Segment Open

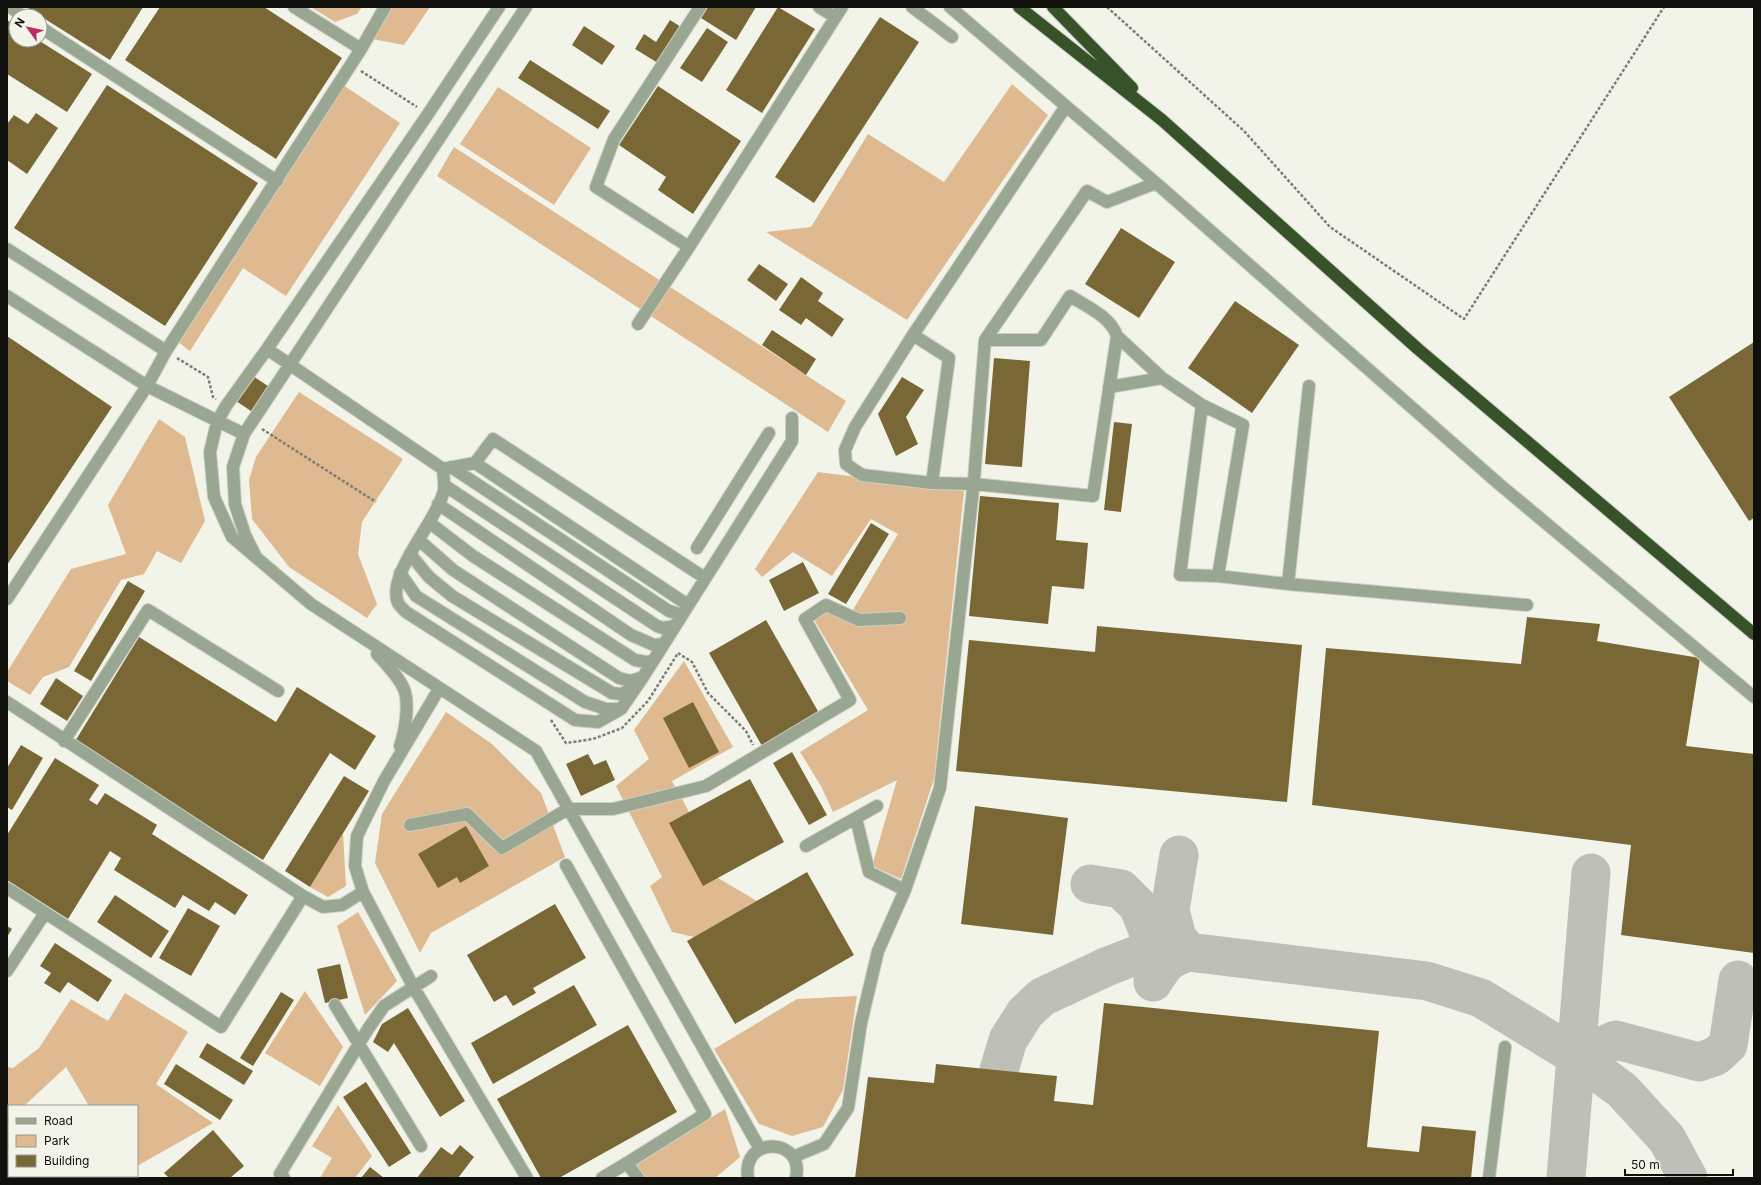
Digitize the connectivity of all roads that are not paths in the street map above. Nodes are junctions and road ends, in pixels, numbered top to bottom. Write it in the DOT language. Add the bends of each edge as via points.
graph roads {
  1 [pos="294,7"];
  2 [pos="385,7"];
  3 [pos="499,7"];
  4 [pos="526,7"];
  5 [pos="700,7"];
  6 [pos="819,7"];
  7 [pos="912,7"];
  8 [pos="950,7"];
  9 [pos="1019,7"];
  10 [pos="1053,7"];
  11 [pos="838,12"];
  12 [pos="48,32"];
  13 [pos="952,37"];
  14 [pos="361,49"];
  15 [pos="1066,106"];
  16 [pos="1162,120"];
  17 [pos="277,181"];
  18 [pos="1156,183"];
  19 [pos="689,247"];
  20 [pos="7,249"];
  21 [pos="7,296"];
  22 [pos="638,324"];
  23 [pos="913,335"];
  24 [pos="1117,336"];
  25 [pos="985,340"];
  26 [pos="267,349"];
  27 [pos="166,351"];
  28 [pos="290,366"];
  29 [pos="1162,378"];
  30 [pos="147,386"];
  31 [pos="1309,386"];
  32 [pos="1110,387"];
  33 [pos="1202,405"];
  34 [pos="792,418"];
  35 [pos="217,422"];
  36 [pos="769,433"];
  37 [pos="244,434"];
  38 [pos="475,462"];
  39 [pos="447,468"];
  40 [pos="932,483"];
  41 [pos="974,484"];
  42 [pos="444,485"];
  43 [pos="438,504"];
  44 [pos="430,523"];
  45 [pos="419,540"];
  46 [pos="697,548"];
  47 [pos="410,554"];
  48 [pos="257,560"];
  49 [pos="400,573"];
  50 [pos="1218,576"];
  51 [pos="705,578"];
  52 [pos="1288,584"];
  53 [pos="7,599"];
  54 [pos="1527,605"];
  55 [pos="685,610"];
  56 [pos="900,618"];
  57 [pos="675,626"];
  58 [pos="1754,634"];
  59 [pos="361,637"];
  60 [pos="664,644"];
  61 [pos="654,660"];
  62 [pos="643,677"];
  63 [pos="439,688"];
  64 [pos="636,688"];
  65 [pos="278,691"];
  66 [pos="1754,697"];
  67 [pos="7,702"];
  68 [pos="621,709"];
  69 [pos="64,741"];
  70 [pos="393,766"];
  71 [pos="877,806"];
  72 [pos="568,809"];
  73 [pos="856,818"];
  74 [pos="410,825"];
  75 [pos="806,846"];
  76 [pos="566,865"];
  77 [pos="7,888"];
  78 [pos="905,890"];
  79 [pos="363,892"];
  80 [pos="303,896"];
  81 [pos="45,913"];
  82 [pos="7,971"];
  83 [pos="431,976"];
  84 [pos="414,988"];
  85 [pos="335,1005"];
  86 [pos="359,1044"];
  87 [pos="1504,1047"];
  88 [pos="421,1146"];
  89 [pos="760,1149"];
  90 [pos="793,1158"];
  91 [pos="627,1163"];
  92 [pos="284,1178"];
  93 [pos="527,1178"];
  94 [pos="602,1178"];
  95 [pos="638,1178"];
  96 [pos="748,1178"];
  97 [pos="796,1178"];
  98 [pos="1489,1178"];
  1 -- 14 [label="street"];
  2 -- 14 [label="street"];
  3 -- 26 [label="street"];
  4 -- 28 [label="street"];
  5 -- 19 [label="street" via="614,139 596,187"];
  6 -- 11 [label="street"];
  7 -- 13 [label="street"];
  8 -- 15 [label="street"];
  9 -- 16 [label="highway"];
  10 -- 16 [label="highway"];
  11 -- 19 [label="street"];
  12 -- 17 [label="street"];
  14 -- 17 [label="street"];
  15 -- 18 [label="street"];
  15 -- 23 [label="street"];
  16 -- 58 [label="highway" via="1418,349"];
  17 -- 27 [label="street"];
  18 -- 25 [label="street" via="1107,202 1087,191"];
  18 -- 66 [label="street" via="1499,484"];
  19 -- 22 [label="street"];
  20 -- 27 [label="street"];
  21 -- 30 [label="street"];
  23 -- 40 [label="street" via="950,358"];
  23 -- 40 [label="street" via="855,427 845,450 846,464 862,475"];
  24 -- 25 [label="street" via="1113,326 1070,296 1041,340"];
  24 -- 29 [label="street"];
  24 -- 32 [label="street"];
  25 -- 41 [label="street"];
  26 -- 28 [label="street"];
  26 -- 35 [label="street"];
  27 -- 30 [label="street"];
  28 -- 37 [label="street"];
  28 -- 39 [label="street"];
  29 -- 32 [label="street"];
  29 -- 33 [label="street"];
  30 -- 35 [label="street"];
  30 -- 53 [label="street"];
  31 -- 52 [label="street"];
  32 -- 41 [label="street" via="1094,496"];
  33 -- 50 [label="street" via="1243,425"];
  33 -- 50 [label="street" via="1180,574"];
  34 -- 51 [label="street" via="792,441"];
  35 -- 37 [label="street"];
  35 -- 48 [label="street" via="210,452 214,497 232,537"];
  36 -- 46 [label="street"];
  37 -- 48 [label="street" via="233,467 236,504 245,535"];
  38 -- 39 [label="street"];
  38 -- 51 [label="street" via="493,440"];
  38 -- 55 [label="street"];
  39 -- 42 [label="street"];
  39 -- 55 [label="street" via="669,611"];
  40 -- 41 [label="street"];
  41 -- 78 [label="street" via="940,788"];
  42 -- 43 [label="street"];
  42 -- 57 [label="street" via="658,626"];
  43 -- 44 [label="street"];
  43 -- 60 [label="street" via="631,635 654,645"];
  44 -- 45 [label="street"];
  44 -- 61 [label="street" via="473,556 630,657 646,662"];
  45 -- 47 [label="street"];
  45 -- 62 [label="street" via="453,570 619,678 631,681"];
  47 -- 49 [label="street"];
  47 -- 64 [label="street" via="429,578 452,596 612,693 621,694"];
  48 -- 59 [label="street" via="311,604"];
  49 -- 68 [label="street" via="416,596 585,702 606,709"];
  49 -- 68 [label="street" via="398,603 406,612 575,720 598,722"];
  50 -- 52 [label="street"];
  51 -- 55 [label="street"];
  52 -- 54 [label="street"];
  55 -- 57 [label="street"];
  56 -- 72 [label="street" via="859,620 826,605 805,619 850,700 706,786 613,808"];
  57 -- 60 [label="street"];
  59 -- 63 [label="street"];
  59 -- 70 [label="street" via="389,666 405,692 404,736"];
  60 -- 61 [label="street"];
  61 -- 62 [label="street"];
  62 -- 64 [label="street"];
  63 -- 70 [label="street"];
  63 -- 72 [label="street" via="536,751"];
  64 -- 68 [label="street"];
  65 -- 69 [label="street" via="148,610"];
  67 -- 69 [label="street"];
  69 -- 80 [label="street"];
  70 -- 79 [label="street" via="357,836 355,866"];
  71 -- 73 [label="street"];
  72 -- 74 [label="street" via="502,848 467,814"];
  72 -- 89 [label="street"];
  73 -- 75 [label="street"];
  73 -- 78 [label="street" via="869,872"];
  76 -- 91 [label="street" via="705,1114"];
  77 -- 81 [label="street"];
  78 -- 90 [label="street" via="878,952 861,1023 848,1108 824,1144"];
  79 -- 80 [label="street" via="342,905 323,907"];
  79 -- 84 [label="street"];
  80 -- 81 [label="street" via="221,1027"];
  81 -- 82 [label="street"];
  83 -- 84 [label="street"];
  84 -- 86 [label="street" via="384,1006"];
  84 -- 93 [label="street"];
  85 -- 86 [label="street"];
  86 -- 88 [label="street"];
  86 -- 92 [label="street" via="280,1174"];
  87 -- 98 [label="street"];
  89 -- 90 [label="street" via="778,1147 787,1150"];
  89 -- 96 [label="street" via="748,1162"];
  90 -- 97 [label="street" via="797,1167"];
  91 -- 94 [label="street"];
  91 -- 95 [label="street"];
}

Segment Closed

What the task requires
Only the pictures are to be left out; all other material is to be output exactly.

Written solution
Digitize the connectivity of all roads that are not paths in the street map above. Nodes are junctions and road ends, in pixels, numbered top to bottom. Write it in the DOT language. Add the bends of each edge as via points.
graph roads {
  1 [pos="294,7"];
  2 [pos="385,7"];
  3 [pos="499,7"];
  4 [pos="526,7"];
  5 [pos="700,7"];
  6 [pos="819,7"];
  7 [pos="912,7"];
  8 [pos="950,7"];
  9 [pos="1019,7"];
  10 [pos="1053,7"];
  11 [pos="838,12"];
  12 [pos="48,32"];
  13 [pos="952,37"];
  14 [pos="361,49"];
  15 [pos="1066,106"];
  16 [pos="1162,120"];
  17 [pos="277,181"];
  18 [pos="1156,183"];
  19 [pos="689,247"];
  20 [pos="7,249"];
  21 [pos="7,296"];
  22 [pos="638,324"];
  23 [pos="913,335"];
  24 [pos="1117,336"];
  25 [pos="985,340"];
  26 [pos="267,349"];
  27 [pos="166,351"];
  28 [pos="290,366"];
  29 [pos="1162,378"];
  30 [pos="147,386"];
  31 [pos="1309,386"];
  32 [pos="1110,387"];
  33 [pos="1202,405"];
  34 [pos="792,418"];
  35 [pos="217,422"];
  36 [pos="769,433"];
  37 [pos="244,434"];
  38 [pos="475,462"];
  39 [pos="447,468"];
  40 [pos="932,483"];
  41 [pos="974,484"];
  42 [pos="444,485"];
  43 [pos="438,504"];
  44 [pos="430,523"];
  45 [pos="419,540"];
  46 [pos="697,548"];
  47 [pos="410,554"];
  48 [pos="257,560"];
  49 [pos="400,573"];
  50 [pos="1218,576"];
  51 [pos="705,578"];
  52 [pos="1288,584"];
  53 [pos="7,599"];
  54 [pos="1527,605"];
  55 [pos="685,610"];
  56 [pos="900,618"];
  57 [pos="675,626"];
  58 [pos="1754,634"];
  59 [pos="361,637"];
  60 [pos="664,644"];
  61 [pos="654,660"];
  62 [pos="643,677"];
  63 [pos="439,688"];
  64 [pos="636,688"];
  65 [pos="278,691"];
  66 [pos="1754,697"];
  67 [pos="7,702"];
  68 [pos="621,709"];
  69 [pos="64,741"];
  70 [pos="393,766"];
  71 [pos="877,806"];
  72 [pos="568,809"];
  73 [pos="856,818"];
  74 [pos="410,825"];
  75 [pos="806,846"];
  76 [pos="566,865"];
  77 [pos="7,888"];
  78 [pos="905,890"];
  79 [pos="363,892"];
  80 [pos="303,896"];
  81 [pos="45,913"];
  82 [pos="7,971"];
  83 [pos="431,976"];
  84 [pos="414,988"];
  85 [pos="335,1005"];
  86 [pos="359,1044"];
  87 [pos="1504,1047"];
  88 [pos="421,1146"];
  89 [pos="760,1149"];
  90 [pos="793,1158"];
  91 [pos="627,1163"];
  92 [pos="284,1178"];
  93 [pos="527,1178"];
  94 [pos="602,1178"];
  95 [pos="638,1178"];
  96 [pos="748,1178"];
  97 [pos="796,1178"];
  98 [pos="1489,1178"];
  1 -- 14 [label="street"];
  2 -- 14 [label="street"];
  3 -- 26 [label="street"];
  4 -- 28 [label="street"];
  5 -- 19 [label="street" via="614,139 596,187"];
  6 -- 11 [label="street"];
  7 -- 13 [label="street"];
  8 -- 15 [label="street"];
  9 -- 16 [label="highway"];
  10 -- 16 [label="highway"];
  11 -- 19 [label="street"];
  12 -- 17 [label="street"];
  14 -- 17 [label="street"];
  15 -- 18 [label="street"];
  15 -- 23 [label="street"];
  16 -- 58 [label="highway" via="1418,349"];
  17 -- 27 [label="street"];
  18 -- 25 [label="street" via="1107,202 1087,191"];
  18 -- 66 [label="street" via="1499,484"];
  19 -- 22 [label="street"];
  20 -- 27 [label="street"];
  21 -- 30 [label="street"];
  23 -- 40 [label="street" via="950,358"];
  23 -- 40 [label="street" via="855,427 845,450 846,464 862,475"];
  24 -- 25 [label="street" via="1113,326 1070,296 1041,340"];
  24 -- 29 [label="street"];
  24 -- 32 [label="street"];
  25 -- 41 [label="street"];
  26 -- 28 [label="street"];
  26 -- 35 [label="street"];
  27 -- 30 [label="street"];
  28 -- 37 [label="street"];
  28 -- 39 [label="street"];
  29 -- 32 [label="street"];
  29 -- 33 [label="street"];
  30 -- 35 [label="street"];
  30 -- 53 [label="street"];
  31 -- 52 [label="street"];
  32 -- 41 [label="street" via="1094,496"];
  33 -- 50 [label="street" via="1243,425"];
  33 -- 50 [label="street" via="1180,574"];
  34 -- 51 [label="street" via="792,441"];
  35 -- 37 [label="street"];
  35 -- 48 [label="street" via="210,452 214,497 232,537"];
  36 -- 46 [label="street"];
  37 -- 48 [label="street" via="233,467 236,504 245,535"];
  38 -- 39 [label="street"];
  38 -- 51 [label="street" via="493,440"];
  38 -- 55 [label="street"];
  39 -- 42 [label="street"];
  39 -- 55 [label="street" via="669,611"];
  40 -- 41 [label="street"];
  41 -- 78 [label="street" via="940,788"];
  42 -- 43 [label="street"];
  42 -- 57 [label="street" via="658,626"];
  43 -- 44 [label="street"];
  43 -- 60 [label="street" via="631,635 654,645"];
  44 -- 45 [label="street"];
  44 -- 61 [label="street" via="473,556 630,657 646,662"];
  45 -- 47 [label="street"];
  45 -- 62 [label="street" via="453,570 619,678 631,681"];
  47 -- 49 [label="street"];
  47 -- 64 [label="street" via="429,578 452,596 612,693 621,694"];
  48 -- 59 [label="street" via="311,604"];
  49 -- 68 [label="street" via="416,596 585,702 606,709"];
  49 -- 68 [label="street" via="398,603 406,612 575,720 598,722"];
  50 -- 52 [label="street"];
  51 -- 55 [label="street"];
  52 -- 54 [label="street"];
  55 -- 57 [label="street"];
  56 -- 72 [label="street" via="859,620 826,605 805,619 850,700 706,786 613,808"];
  57 -- 60 [label="street"];
  59 -- 63 [label="street"];
  59 -- 70 [label="street" via="389,666 405,692 404,736"];
  60 -- 61 [label="street"];
  61 -- 62 [label="street"];
  62 -- 64 [label="street"];
  63 -- 70 [label="street"];
  63 -- 72 [label="street" via="536,751"];
  64 -- 68 [label="street"];
  65 -- 69 [label="street" via="148,610"];
  67 -- 69 [label="street"];
  69 -- 80 [label="street"];
  70 -- 79 [label="street" via="357,836 355,866"];
  71 -- 73 [label="street"];
  72 -- 74 [label="street" via="502,848 467,814"];
  72 -- 89 [label="street"];
  73 -- 75 [label="street"];
  73 -- 78 [label="street" via="869,872"];
  76 -- 91 [label="street" via="705,1114"];
  77 -- 81 [label="street"];
  78 -- 90 [label="street" via="878,952 861,1023 848,1108 824,1144"];
  79 -- 80 [label="street" via="342,905 323,907"];
  79 -- 84 [label="street"];
  80 -- 81 [label="street" via="221,1027"];
  81 -- 82 [label="street"];
  83 -- 84 [label="street"];
  84 -- 86 [label="street" via="384,1006"];
  84 -- 93 [label="street"];
  85 -- 86 [label="street"];
  86 -- 88 [label="street"];
  86 -- 92 [label="street" via="280,1174"];
  87 -- 98 [label="street"];
  89 -- 90 [label="street" via="778,1147 787,1150"];
  89 -- 96 [label="street" via="748,1162"];
  90 -- 97 [label="street" via="797,1167"];
  91 -- 94 [label="street"];
  91 -- 95 [label="street"];
}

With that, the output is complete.